Another thing that will happen is that if all is known– ultimately, if it turns out all is known, it gets very dull– the biggest philosophy and the careful attention to all these things that I've been talking about will have gradually disappeared. The philosophers, who are always on the outside, making stupid remarks, will be able to close in. Because we can't push them away by saying, well, if you were right, you'd be able to guess all the rest of the laws. Because when they're all there, they'll have an explanation for it.

For instance, there are always explanations as to why the world is three dimensional. Well, there's only one world. And it's hard to tell if that explanation is right or not. So if everything were known, there will be some explanation about why those are the right laws.

But that explanation will be in a frame that we can't criticize by arguing that that type of reasoning will not permit us to go further.
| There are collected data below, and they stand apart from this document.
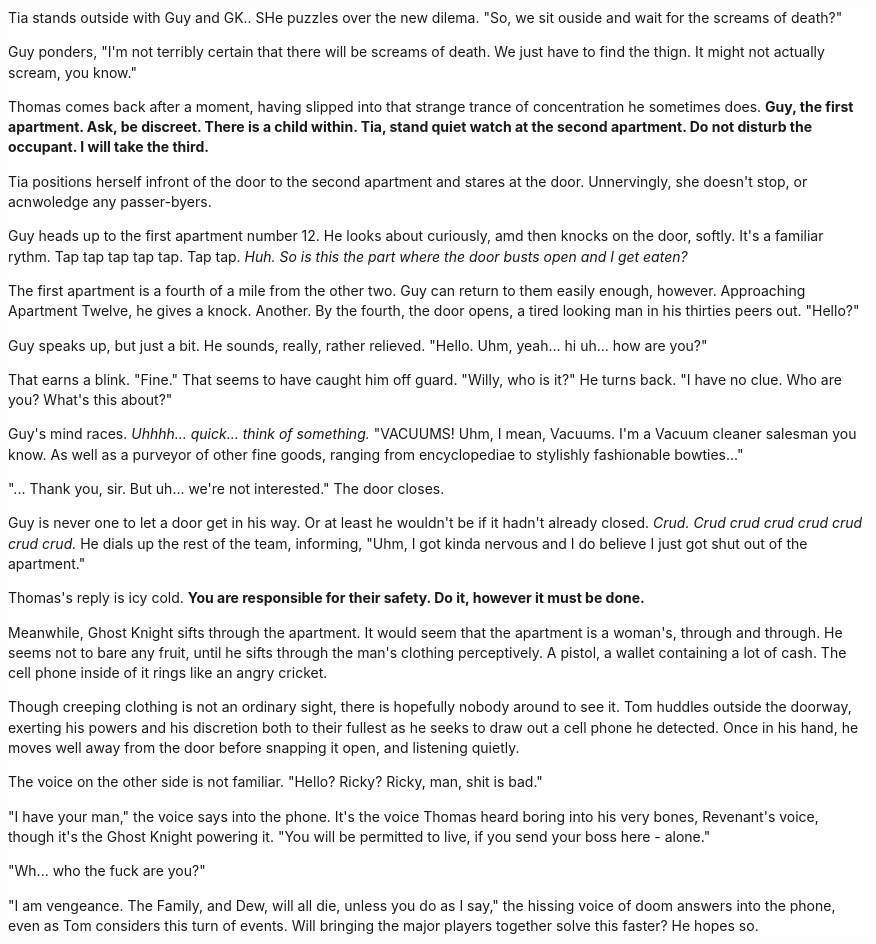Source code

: Tia stands outside with Guy and GK.. SHe puzzles over the new dilema. "So, we sit ouside and wait for the screams of death?"

Guy ponders, "I'm not terribly certain that there will be screams of death. We just have to find the thign. It might not actually scream, you know."

Thomas comes back after a moment, having slipped into that strange trance of concentration he sometimes does. **Guy, the first apartment. Ask, be discreet. There is a child within. Tia, stand quiet watch at the second apartment. Do not disturb the occupant. I will take the third.**

Tia positions herself infront of the door to the second apartment and stares at the door. Unnervingly, she doesn't stop, or acnwoledge any passer-byers.

Guy heads up to the first apartment number 12. He looks about curiously, amd then knocks on the door, softly. It's a familiar rythm. Tap tap tap tap tap. Tap tap. _Huh. So is this the part where the door busts open and I get eaten?_

The first apartment is a fourth of a mile from the other two. Guy can return to them easily enough, however. Approaching Apartment Twelve, he gives a knock. Another. By the fourth, the door opens, a tired looking man in his thirties peers out. "Hello?"

Guy speaks up, but just a bit. He sounds, really, rather relieved. "Hello. Uhm, yeah... hi uh... how are you?"

That earns a blink. "Fine." That seems to have caught him off guard. "Willy, who is it?" He turns back. "I have no clue. Who are you? What's this about?"

Guy's mind races. _Uhhhh... quick... think of something._ "VACUUMS! Uhm, I mean, Vacuums. I'm a Vacuum cleaner salesman you know. As well as a purveyor of other fine goods, ranging from encyclopediae to stylishly fashionable bowties..."

"... Thank you, sir. But uh... we're not interested." The door closes.

Guy is never one to let a door get in his way. Or at least he wouldn't be if it hadn't already closed. _Crud. Crud crud crud crud crud crud crud._ He dials up the rest of the team, informing, "Uhm, I got kinda nervous and I do believe I just got shut out of the apartment."

Thomas's reply is icy cold. **You are responsible for their safety. Do it, however it must be done.**

Meanwhile, Ghost Knight sifts through the apartment. It would seem that the apartment is a woman's, through and through. He seems not to bare any fruit, until he sifts through the man's clothing perceptively. A pistol, a wallet containing a lot of cash. The cell phone inside of it rings like an angry cricket.

Though creeping clothing is not an ordinary sight, there is hopefully nobody around to see it. Tom huddles outside the doorway, exerting his powers and his discretion both to their fullest as he seeks to draw out a cell phone he detected. Once in his hand, he moves well away from the door before snapping it open, and listening quietly.

The voice on the other side is not familiar. "Hello? Ricky? Ricky, man, shit is bad."

"I have your man," the voice says into the phone. It's the voice Thomas heard boring into his very bones, Revenant's voice, though it's the Ghost Knight powering it. "You will be permitted to live, if you send your boss here - alone."

"Wh... who the fuck are you?"

"I am vengeance. The Family, and Dew, will all die, unless you do as I say," the hissing voice of doom answers into the phone, even as Tom considers this turn of events. Will bringing the major players together solve this faster? He hopes so.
So there will be a degeneration of ideas, just like the degeneration that great explorers feel occurs when tourists begin moving in on their territory.

I must say that in this age, people are experiencing a delight, a tremendous delight. The delight that you get when you guess how nature will work in a new situation, never seen before. From experiments and information in a certain range, you can guess what's going to happen in the region where no one has ever explored before.

It's a little different than regular exploration. That is, there's enough clues on the land discovered to guess what the land is going to look like that hasn't been discovered. And these guesses, incidentally, are often very different than what you've already seen. It takes a lot of thought.

What is it about nature that lets this happen, that it's possible to guess from one part what the rest is going to do? That's an unscientific question, what is it about nature. I don't know how to answer.

And I'm going to give therefore an unscientific answer. I think it is because nature has a simplicity and therefore a great beauty. Thank you very much.